08 May 2017 07:46 (+01:00 GMT)
Saudi Arabia confident of output cut extension

Kuala Lumpur, 8 May (Argus) — Saudi Arabian oil minister Khalid al-Falih said today he is "rather confident" that the output cut agreement between Opec and non-Opec producers will be extended into the second half of this year, and possibly beyond.

Producers that agreed to supply cuts are so far exhibiting high levels of adherence to the commitments made in December, al-Falih said at the Asia Oil and Gas conference in Kuala Lumpur today.
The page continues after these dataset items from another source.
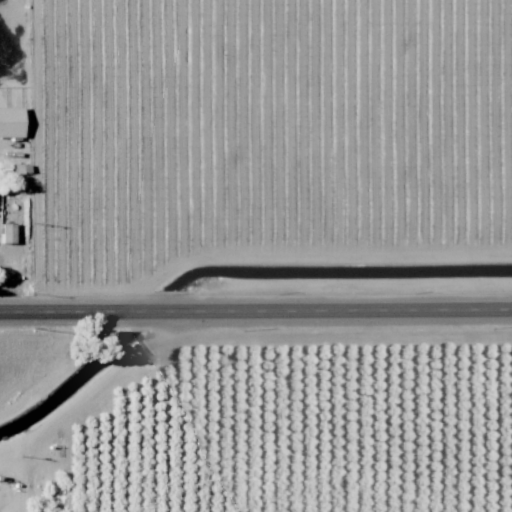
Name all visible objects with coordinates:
building: (8, 122)
road: (256, 300)
crop: (255, 415)
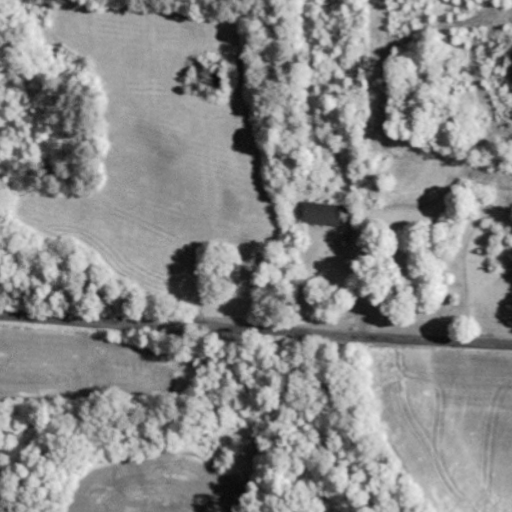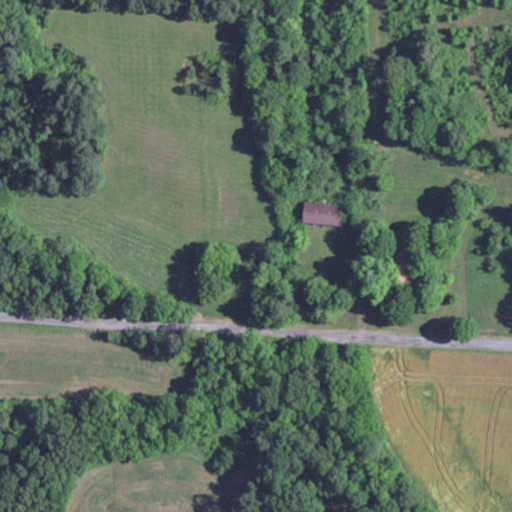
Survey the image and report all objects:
building: (325, 215)
road: (256, 329)
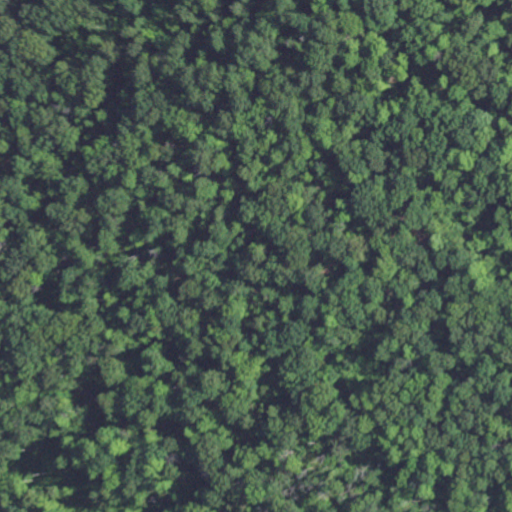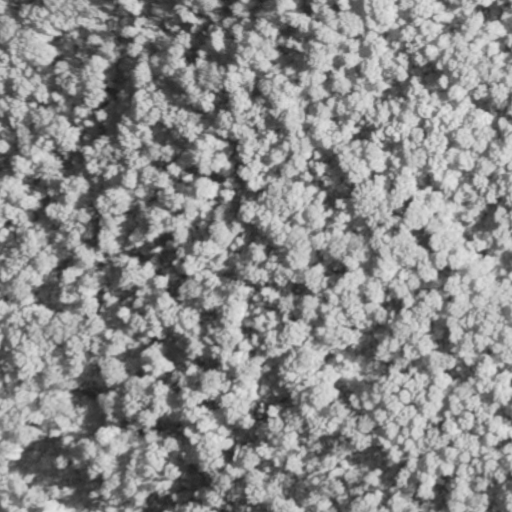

"I would also like to emphasise what I have said in the past, that the producer coalition is determined to do whatever it takes to achieve our target of bringing stock levels back to the five-year average. Based on consultations I have had with participating members, I am rather confident the agreement will be extended into the second half of the year and possibly beyond," he said.

OECD inventories have been gradually declining since the middle of last year, with an estimated stock draw of 60mn bl since they peaked in July, al-Falih said.

"Despite lingering headwinds, the oil market continues to improve from the conditions we saw early last year, when oil inventories were at an all-time high and set to continue rising. The markets, however, have recently been impacted by a combination of low seasonal demand and refinery maintenance in the US, some growth in non-Opec supply, and the actions of financial players in the market. All this has slowed the impact of recent production cuts."

But al-Falih said he believed the worst was over amid indications that supply-demand balances are in deficit and the market is moving towards rebalancing. Markets should be healthier going forward, he said.

Al-Falih also expressed concern that the slowdown in oil and gas investments, driven in part by short-term oversupply and the unrealistic expectations of the rapid deployment of alternatives, could lead to energy shortages and supply security concerns. He said he did not anticipate that oil demand will peak anytime soon.

The prospect of the output cut agreement being extended was supported by Malaysia today. The country will maintain its commitment to reduce production if Opec and participating non-Opec producers agree to extend the output cut deal to the second half of the year, Malaysian state-owned oil firm Petronas' chief executive Zulkiflee Wan Arrifin said.

Malaysia has committed to a 20,000 b/d output cut, and will continue at this level if there is an extension of the agreement, he said.